Zwischen Frühstück und Mittag sowie Mittag und Abendessen sollte Sie sich einen kleinen gesunden Snack genehmigen. Das kann eine Banane sein oder ein sättigender Quark mit Früchten.

Abnehmen fällt im Job nicht leicht

Wer ständig unter innerer Anspannung steht, schüttet vermehrt die Stresshormone Adrenalin, Noradrenalin, Cortisol und Corticosteronin aus. Das führt im Körper dazu, dass der Appetit auf Zucker und Fett gesteigert wird und die Fettspeicherung in den Zellen besonders gut funktioniert – keine gute Vorraussetzung für eine gesunde Ernährung im Job-Alltag. Der Verzicht auf den Schokoriegel zwischendurch ist also nicht leicht.

Die beste Lösung ist, solche Dickmacher erst gar nicht mit zur Arbeit zu nehmen. Stattdessen sollte man durch eiweißreiche Kost ein permanentes Sättigungsgefühl erreichen. Buttermilch oder ein Naturjoghurt helfen aus, wenn es heikel wird.

Zum Essen einen Platzwechsel vornehmen

Essen Sie auch die Snacks möglichst nicht am Arbeitsplatz direkt. Gehen Sie eine Runde, besuchen Sie einen Kollegen, anstatt mit ihm zu telefonieren, stellen Sie sich an ein Fenster und atmen Sie beim Snacken einmal kräftig durch. Danach kann man dann auch wieder voller Elan an die Arbeit gehen.
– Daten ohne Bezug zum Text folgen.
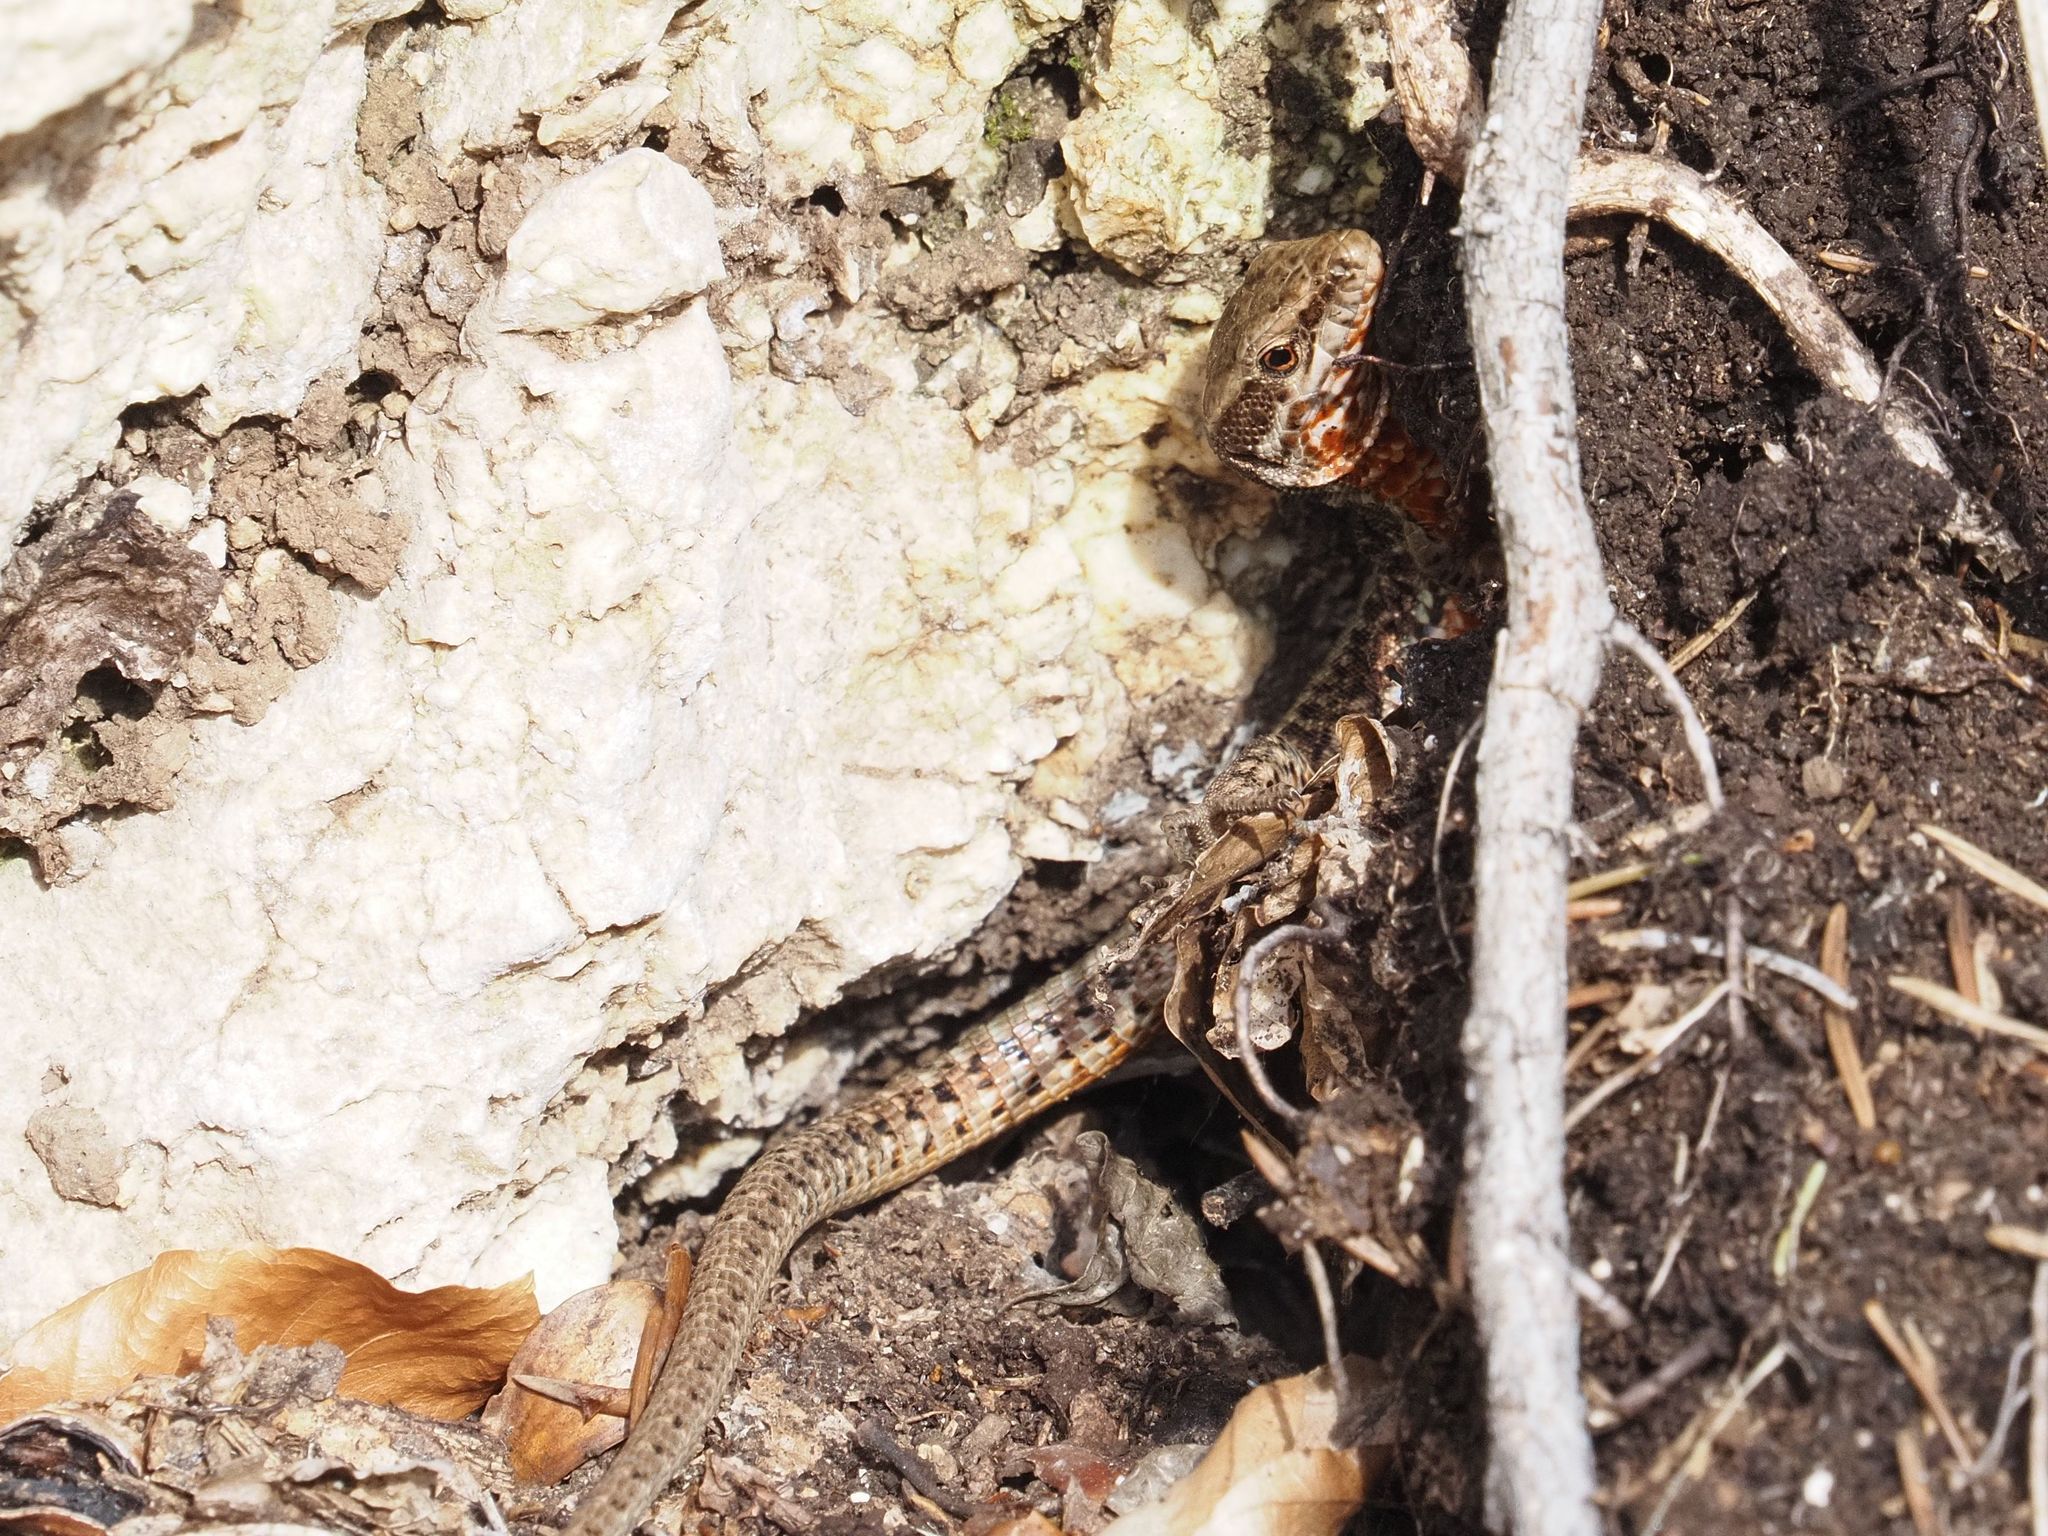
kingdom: Animalia
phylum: Chordata
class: Squamata
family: Lacertidae
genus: Podarcis
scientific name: Podarcis muralis
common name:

Kaffee trinken nur in Maßen

Wer unter Druck steht, trinkt häufig viel Kaffee. Leider bringt der unseren Körper dazu, noch mehr Stresshormone auszuschütten. Die nächste Heißhunger-Attacke droht. Ein Kräutertee wirkt beruhigend und bringt Abwechslung in Ihren Tag.

„Rettungs-Ringe“ durch Stress?

Wussten Sie, dass Stress-Fett sich am Bauch absetzt? In der Steinzeit, war der Körper darauf trainiert, in bedrohlichen Situationen Stresshormone auszuschütten, damit wir schneller wegrennen oder anders agieren können. Diese Hormone wurden dann auch umgesetzt.

Heute sitzen wir gestresst im Auto oder stehen genervt und unter Termindruck in der Supermarkt-Schlange und die Stresshormone werden nicht verwertet. Der erhöhte Cortisolspiegel bringt den Körper dazu, sich ein Fettdepot mit schnell verfügbaren Energiekonserven anzulegen. Er tut dies in der Nähe unserer Stoffwechselzentrale – der Leber. Das führt zu den unschönen Ringen um den Bauch.